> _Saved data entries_
---+---

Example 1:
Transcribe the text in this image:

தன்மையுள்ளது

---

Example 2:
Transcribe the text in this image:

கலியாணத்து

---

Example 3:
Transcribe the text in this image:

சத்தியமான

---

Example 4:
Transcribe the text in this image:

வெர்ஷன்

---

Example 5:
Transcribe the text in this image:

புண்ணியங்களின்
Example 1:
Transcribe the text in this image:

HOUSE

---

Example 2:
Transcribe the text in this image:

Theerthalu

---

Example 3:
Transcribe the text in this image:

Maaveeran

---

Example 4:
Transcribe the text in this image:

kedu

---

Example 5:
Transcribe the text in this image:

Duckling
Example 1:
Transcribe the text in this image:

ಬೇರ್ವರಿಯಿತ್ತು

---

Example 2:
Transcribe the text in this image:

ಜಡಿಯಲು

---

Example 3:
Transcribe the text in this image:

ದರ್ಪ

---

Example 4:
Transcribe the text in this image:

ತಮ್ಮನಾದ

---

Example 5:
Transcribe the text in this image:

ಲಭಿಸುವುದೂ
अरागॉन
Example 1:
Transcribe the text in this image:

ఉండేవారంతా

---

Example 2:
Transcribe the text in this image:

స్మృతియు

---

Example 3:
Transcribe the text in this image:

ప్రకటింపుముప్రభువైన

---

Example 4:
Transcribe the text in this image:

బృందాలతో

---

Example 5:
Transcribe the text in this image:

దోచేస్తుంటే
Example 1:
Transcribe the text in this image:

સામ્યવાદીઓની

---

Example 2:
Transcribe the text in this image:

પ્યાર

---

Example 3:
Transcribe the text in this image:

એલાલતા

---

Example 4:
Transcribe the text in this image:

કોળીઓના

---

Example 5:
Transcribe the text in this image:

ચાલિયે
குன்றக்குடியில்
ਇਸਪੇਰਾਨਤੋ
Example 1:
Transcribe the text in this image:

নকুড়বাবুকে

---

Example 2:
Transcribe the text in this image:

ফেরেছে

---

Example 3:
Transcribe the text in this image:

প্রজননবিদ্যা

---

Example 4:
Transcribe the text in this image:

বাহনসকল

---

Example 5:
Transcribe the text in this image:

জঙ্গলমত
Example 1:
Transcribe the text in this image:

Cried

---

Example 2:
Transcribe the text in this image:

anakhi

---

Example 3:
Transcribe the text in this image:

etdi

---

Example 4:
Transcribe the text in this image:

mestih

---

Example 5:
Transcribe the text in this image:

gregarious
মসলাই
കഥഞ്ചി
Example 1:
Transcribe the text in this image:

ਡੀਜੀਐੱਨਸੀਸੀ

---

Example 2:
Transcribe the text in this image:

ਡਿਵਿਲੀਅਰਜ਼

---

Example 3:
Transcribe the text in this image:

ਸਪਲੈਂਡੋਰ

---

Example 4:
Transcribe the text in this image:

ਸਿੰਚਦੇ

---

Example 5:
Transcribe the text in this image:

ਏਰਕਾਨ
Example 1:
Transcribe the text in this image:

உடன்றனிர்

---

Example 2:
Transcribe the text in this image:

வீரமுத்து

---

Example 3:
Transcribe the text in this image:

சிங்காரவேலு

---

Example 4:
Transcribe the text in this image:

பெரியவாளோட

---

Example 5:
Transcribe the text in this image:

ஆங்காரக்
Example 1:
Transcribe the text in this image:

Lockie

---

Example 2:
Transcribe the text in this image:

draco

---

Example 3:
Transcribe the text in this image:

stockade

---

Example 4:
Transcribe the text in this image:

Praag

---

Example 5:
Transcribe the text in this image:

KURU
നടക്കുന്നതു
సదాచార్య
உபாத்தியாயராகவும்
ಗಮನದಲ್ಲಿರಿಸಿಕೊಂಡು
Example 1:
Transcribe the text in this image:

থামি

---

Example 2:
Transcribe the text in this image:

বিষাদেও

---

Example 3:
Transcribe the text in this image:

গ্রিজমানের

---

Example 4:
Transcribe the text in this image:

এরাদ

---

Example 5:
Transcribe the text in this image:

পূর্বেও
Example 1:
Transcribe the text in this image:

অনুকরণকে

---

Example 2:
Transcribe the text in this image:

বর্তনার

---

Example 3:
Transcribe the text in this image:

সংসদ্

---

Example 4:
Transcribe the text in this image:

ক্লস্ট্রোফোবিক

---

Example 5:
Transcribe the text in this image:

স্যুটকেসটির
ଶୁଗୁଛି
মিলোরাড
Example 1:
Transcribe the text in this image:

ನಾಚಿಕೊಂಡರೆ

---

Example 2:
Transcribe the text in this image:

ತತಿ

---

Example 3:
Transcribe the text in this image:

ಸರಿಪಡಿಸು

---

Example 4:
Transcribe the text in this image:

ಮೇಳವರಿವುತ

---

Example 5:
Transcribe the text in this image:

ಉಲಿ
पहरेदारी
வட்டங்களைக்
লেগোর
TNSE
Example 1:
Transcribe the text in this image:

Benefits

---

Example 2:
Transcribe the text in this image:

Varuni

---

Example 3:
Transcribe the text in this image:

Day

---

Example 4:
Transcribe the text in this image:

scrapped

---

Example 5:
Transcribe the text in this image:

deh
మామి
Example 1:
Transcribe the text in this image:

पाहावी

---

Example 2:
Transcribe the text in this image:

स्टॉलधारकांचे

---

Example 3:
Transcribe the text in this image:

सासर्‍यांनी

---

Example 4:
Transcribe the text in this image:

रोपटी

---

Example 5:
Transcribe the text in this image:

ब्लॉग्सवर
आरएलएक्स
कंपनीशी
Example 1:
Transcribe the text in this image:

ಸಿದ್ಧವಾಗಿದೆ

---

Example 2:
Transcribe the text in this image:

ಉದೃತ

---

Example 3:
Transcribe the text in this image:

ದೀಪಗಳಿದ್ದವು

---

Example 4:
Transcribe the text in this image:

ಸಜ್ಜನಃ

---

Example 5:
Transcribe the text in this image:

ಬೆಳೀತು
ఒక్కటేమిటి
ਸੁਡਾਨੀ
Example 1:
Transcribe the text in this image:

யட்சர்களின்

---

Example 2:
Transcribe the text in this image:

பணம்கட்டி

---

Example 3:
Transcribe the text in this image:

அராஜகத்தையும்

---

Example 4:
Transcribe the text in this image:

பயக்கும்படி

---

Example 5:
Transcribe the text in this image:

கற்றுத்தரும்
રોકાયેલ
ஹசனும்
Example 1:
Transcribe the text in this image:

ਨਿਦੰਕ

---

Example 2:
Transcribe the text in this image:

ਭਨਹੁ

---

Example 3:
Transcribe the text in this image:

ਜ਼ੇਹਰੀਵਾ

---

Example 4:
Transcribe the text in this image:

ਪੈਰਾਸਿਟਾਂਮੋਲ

---+---

> _TASK DETAILS_
Every entry is to be transcribed exactly as it stands.

> _ANSWER TO THE EXERCISE_
Example 1:
Transcribe the text in this image:

தன்மையுள்ளது

---

Example 2:
Transcribe the text in this image:

கலியாணத்து

---

Example 3:
Transcribe the text in this image:

சத்தியமான

---

Example 4:
Transcribe the text in this image:

வெர்ஷன்

---

Example 5:
Transcribe the text in this image:

புண்ணியங்களின்
Example 1:
Transcribe the text in this image:

HOUSE

---

Example 2:
Transcribe the text in this image:

Theerthalu

---

Example 3:
Transcribe the text in this image:

Maaveeran

---

Example 4:
Transcribe the text in this image:

kedu

---

Example 5:
Transcribe the text in this image:

Duckling
Example 1:
Transcribe the text in this image:

ಬೇರ್ವರಿಯಿತ್ತು

---

Example 2:
Transcribe the text in this image:

ಜಡಿಯಲು

---

Example 3:
Transcribe the text in this image:

ದರ್ಪ

---

Example 4:
Transcribe the text in this image:

ತಮ್ಮನಾದ

---

Example 5:
Transcribe the text in this image:

ಲಭಿಸುವುದೂ
अरागॉन
Example 1:
Transcribe the text in this image:

ఉండేవారంతా

---

Example 2:
Transcribe the text in this image:

స్మృతియు

---

Example 3:
Transcribe the text in this image:

ప్రకటింపుముప్రభువైన

---

Example 4:
Transcribe the text in this image:

బృందాలతో

---

Example 5:
Transcribe the text in this image:

దోచేస్తుంటే
Example 1:
Transcribe the text in this image:

સામ્યવાદીઓની

---

Example 2:
Transcribe the text in this image:

પ્યાર

---

Example 3:
Transcribe the text in this image:

એલાલતા

---

Example 4:
Transcribe the text in this image:

કોળીઓના

---

Example 5:
Transcribe the text in this image:

ચાલિયે
குன்றக்குடியில்
ਇਸਪੇਰਾਨਤੋ
Example 1:
Transcribe the text in this image:

নকুড়বাবুকে

---

Example 2:
Transcribe the text in this image:

ফেরেছে

---

Example 3:
Transcribe the text in this image:

প্রজননবিদ্যা

---

Example 4:
Transcribe the text in this image:

বাহনসকল

---

Example 5:
Transcribe the text in this image:

জঙ্গলমত
Example 1:
Transcribe the text in this image:

Cried

---

Example 2:
Transcribe the text in this image:

anakhi

---

Example 3:
Transcribe the text in this image:

etdi

---

Example 4:
Transcribe the text in this image:

mestih

---

Example 5:
Transcribe the text in this image:

gregarious
মসলাই
കഥഞ്ചി
Example 1:
Transcribe the text in this image:

ਡੀਜੀਐੱਨਸੀਸੀ

---

Example 2:
Transcribe the text in this image:

ਡਿਵਿਲੀਅਰਜ਼

---

Example 3:
Transcribe the text in this image:

ਸਪਲੈਂਡੋਰ

---

Example 4:
Transcribe the text in this image:

ਸਿੰਚਦੇ

---

Example 5:
Transcribe the text in this image:

ਏਰਕਾਨ
Example 1:
Transcribe the text in this image:

உடன்றனிர்

---

Example 2:
Transcribe the text in this image:

வீரமுத்து

---

Example 3:
Transcribe the text in this image:

சிங்காரவேலு

---

Example 4:
Transcribe the text in this image:

பெரியவாளோட

---

Example 5:
Transcribe the text in this image:

ஆங்காரக்
Example 1:
Transcribe the text in this image:

Lockie

---

Example 2:
Transcribe the text in this image:

draco

---

Example 3:
Transcribe the text in this image:

stockade

---

Example 4:
Transcribe the text in this image:

Praag

---

Example 5:
Transcribe the text in this image:

KURU
നടക്കുന്നതു
సదాచార్య
உபாத்தியாயராகவும்
ಗಮನದಲ್ಲಿರಿಸಿಕೊಂಡು
Example 1:
Transcribe the text in this image:

থামি

---

Example 2:
Transcribe the text in this image:

বিষাদেও

---

Example 3:
Transcribe the text in this image:

গ্রিজমানের

---

Example 4:
Transcribe the text in this image:

এরাদ

---

Example 5:
Transcribe the text in this image:

পূর্বেও
Example 1:
Transcribe the text in this image:

অনুকরণকে

---

Example 2:
Transcribe the text in this image:

বর্তনার

---

Example 3:
Transcribe the text in this image:

সংসদ্

---

Example 4:
Transcribe the text in this image:

ক্লস্ট্রোফোবিক

---

Example 5:
Transcribe the text in this image:

স্যুটকেসটির
ଶୁଗୁଛି
মিলোরাড
Example 1:
Transcribe the text in this image:

ನಾಚಿಕೊಂಡರೆ

---

Example 2:
Transcribe the text in this image:

ತತಿ

---

Example 3:
Transcribe the text in this image:

ಸರಿಪಡಿಸು

---

Example 4:
Transcribe the text in this image:

ಮೇಳವರಿವುತ

---

Example 5:
Transcribe the text in this image:

ಉಲಿ
पहरेदारी
வட்டங்களைக்
লেগোর
TNSE
Example 1:
Transcribe the text in this image:

Benefits

---

Example 2:
Transcribe the text in this image:

Varuni

---

Example 3:
Transcribe the text in this image:

Day

---

Example 4:
Transcribe the text in this image:

scrapped

---

Example 5:
Transcribe the text in this image:

deh
మామి
Example 1:
Transcribe the text in this image:

पाहावी

---

Example 2:
Transcribe the text in this image:

स्टॉलधारकांचे

---

Example 3:
Transcribe the text in this image:

सासर्‍यांनी

---

Example 4:
Transcribe the text in this image:

रोपटी

---

Example 5:
Transcribe the text in this image:

ब्लॉग्सवर
आरएलएक्स
कंपनीशी
Example 1:
Transcribe the text in this image:

ಸಿದ್ಧವಾಗಿದೆ

---

Example 2:
Transcribe the text in this image:

ಉದೃತ

---

Example 3:
Transcribe the text in this image:

ದೀಪಗಳಿದ್ದವು

---

Example 4:
Transcribe the text in this image:

ಸಜ್ಜನಃ

---

Example 5:
Transcribe the text in this image:

ಬೆಳೀತು
ఒక్కటేమిటి
ਸੁਡਾਨੀ
Example 1:
Transcribe the text in this image:

யட்சர்களின்

---

Example 2:
Transcribe the text in this image:

பணம்கட்டி

---

Example 3:
Transcribe the text in this image:

அராஜகத்தையும்

---

Example 4:
Transcribe the text in this image:

பயக்கும்படி

---

Example 5:
Transcribe the text in this image:

கற்றுத்தரும்
રોકાયેલ
ஹசனும்
Example 1:
Transcribe the text in this image:

ਨਿਦੰਕ

---

Example 2:
Transcribe the text in this image:

ਭਨਹੁ

---

Example 3:
Transcribe the text in this image:

ਜ਼ੇਹਰੀਵਾ

---

Example 4:
Transcribe the text in this image:

ਪੈਰਾਸਿਟਾਂਮੋਲ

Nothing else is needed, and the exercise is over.